In Kalayaan I got to speak with Julie Martinez, mother of six. She’s the chairperson of a newly formed micro saving group like the ones in Baseco sponsored by CRS. She’s trusted by the community because of her extensive work as a volunteer for the church and the local government.
Kalayaan is another settlement that is extremely vulnerable to weather events and flooding. The area was devastated during Typhoon Ketsana (known here as Ondoy) in 2009 and by the Monsoon Habagat in 2013 when waters rose as high as 6 feet and didn’t recede for months. Julie’s family of eight lives in a tiny wooden shack that stands on stilts about three feet above the ground. To get to her house, you walk along narrow boards suspended in the air. Below is trash that was swept in during the floods and is too overwhelming to clean up.
Julie and I talk in her living room. The space becomes the bedroom at night and the entire family sleeps on the floor. During the monsoon, they were woken in the night to water coming up through the wooden floor. Flood waters remained around the base of the house for three months while the family lived in a makeshift shelter in an open evacuation center. The foundation, walls and roof of the house are all wood and haven’t been repaired since the flooding in 2009. Julie hopes to shore up her house’s foundation using micro loans through the community saving group she will chair.

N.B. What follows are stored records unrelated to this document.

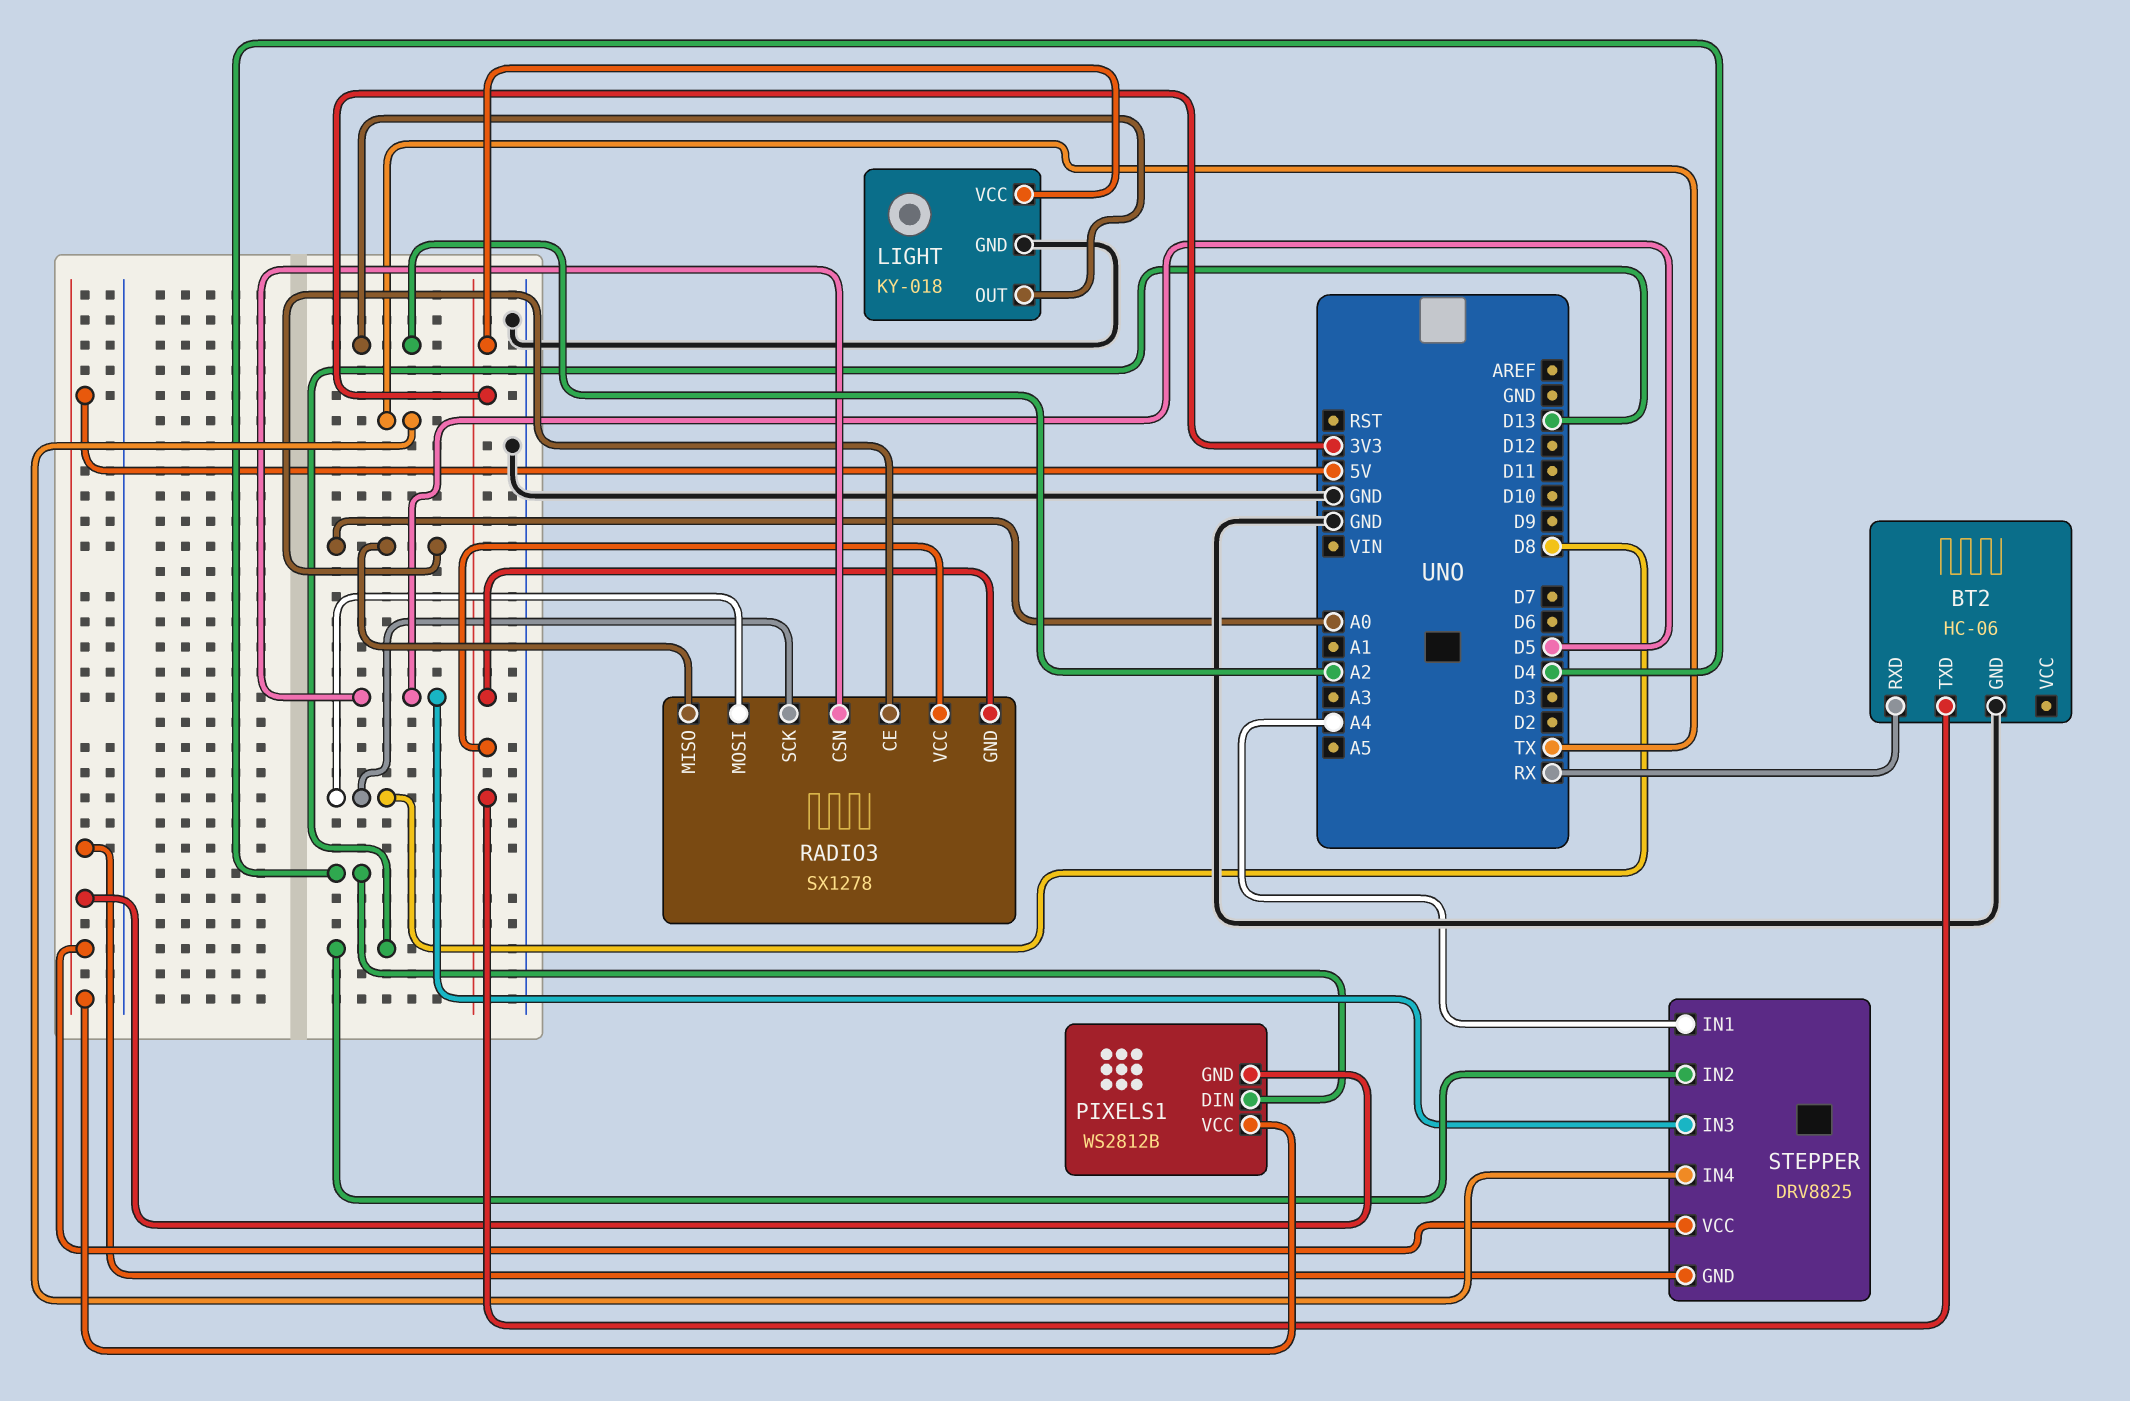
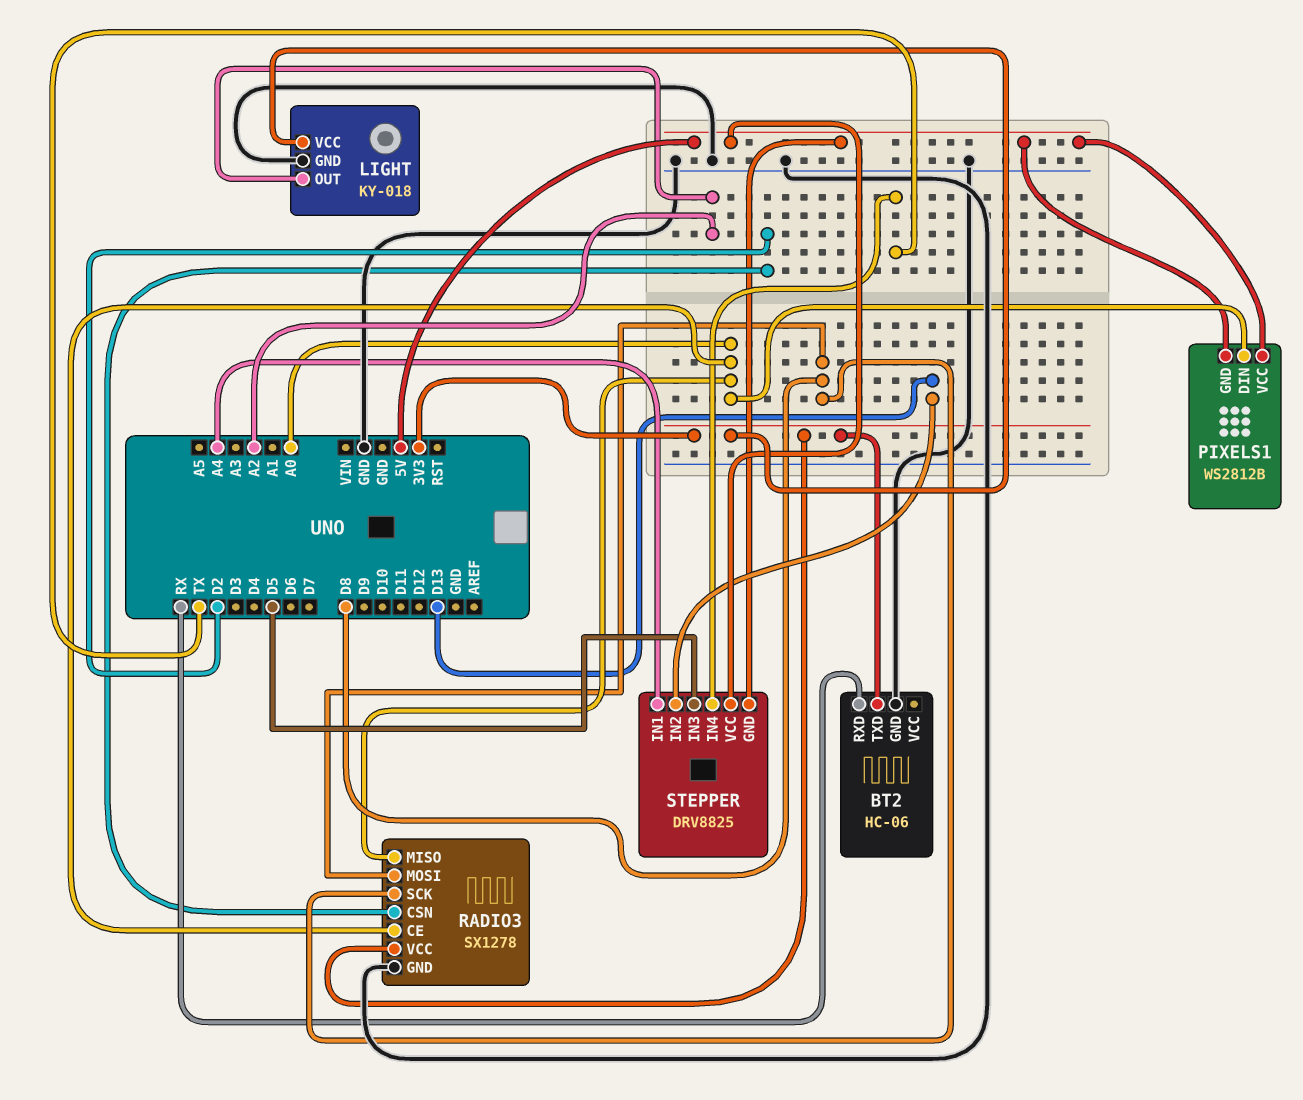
PIXELS1 pin DIN: D4 -> A0
RADIO3 pin CSN: D5 -> D2
RADIO3 pin GND: 3V3 -> GND

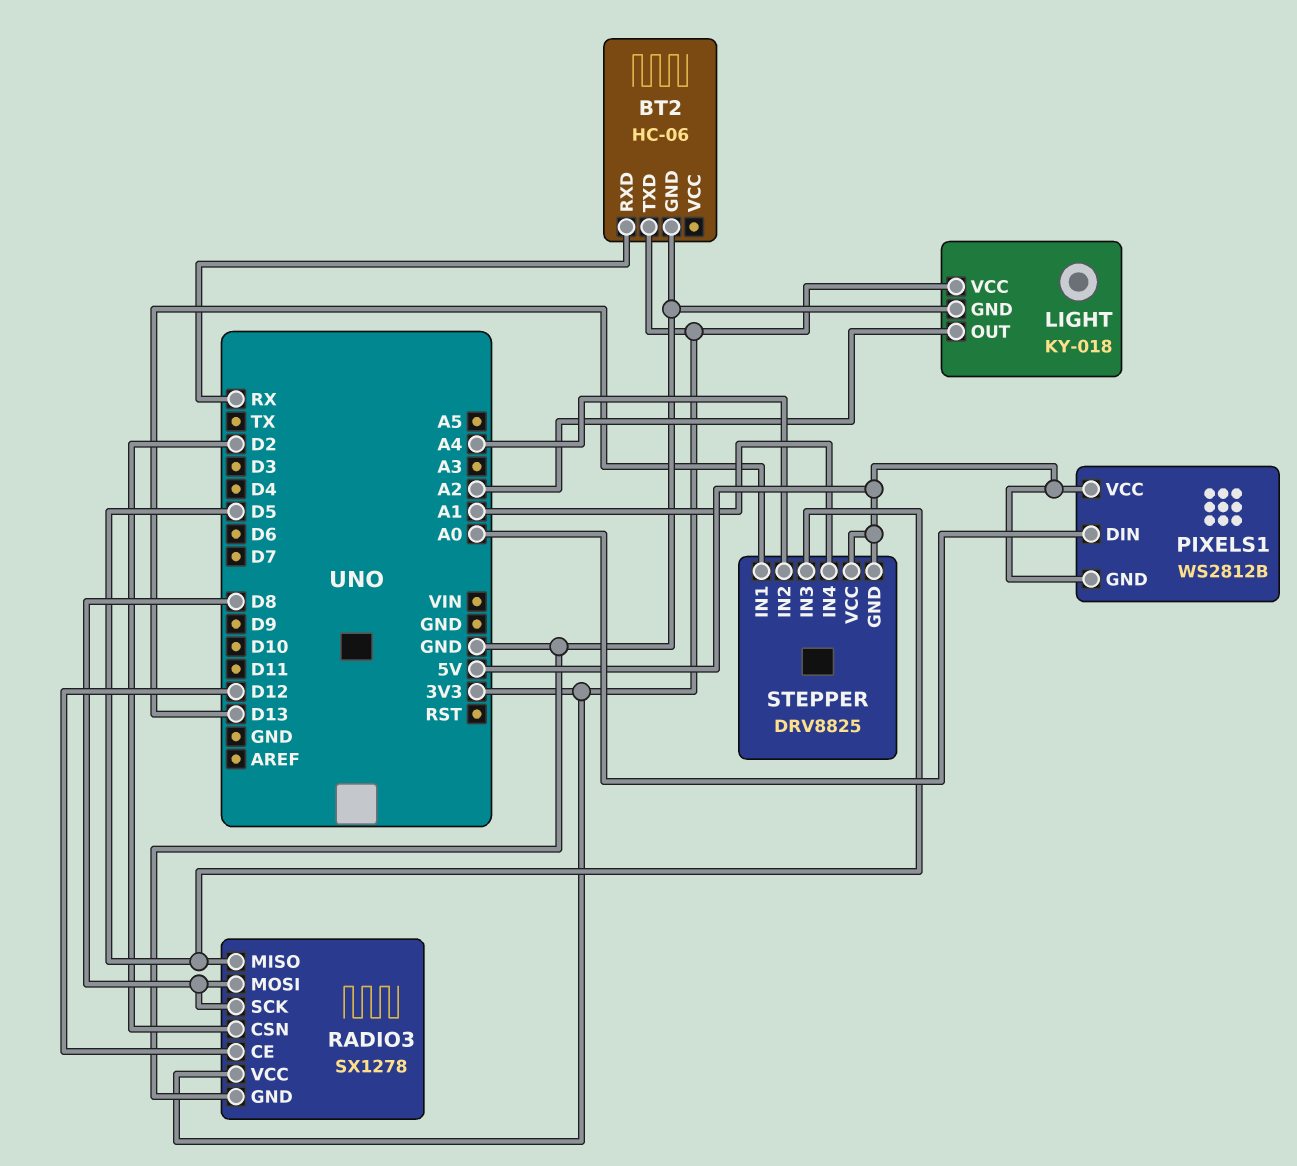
RADIO3 pin CE: A0 -> D12
RADIO3 pin MISO: A0 -> D5
STEPPER pin IN1: A4 -> D13
STEPPER pin IN2: D13 -> A4
STEPPER pin IN4: TX -> A1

However, no one in the community wants to make large investments in their homes’ infrastructure because very few people actually own the land their houses sit on. Julie isn’t sure who the owner is, but there are rumors that it is owned privately and that any day her family could be forced to leave and the house destroyed. But in the meantime, she would like to make minor repairs; when visitors walk along the planks to her house, she says she can feel the foundation shake. The family has lived in the house for 22 years.
The saving group has already had two meetings and are finalizing their by-laws and constitution. The group of 24 women have decided to save just under 50 cents per week. Loans from the collective will be paid back at 5% interest per month. In addition to repairing her home, Julie would like to open her own business selling fried “itik,” or duck using a loan from the group. Now she works in someone else’s stall but she hopes to one day open one of her own.
For Julie, the savings group is more than just access to capital. It’s also a fellowship group where women can talk out their problems and form bonds of friendship. Laughing, she tells me through a translator that they even talk about their marital problems, about their husbands!
“It really helps,” she said. “Because sometimes you need to talk about these things.”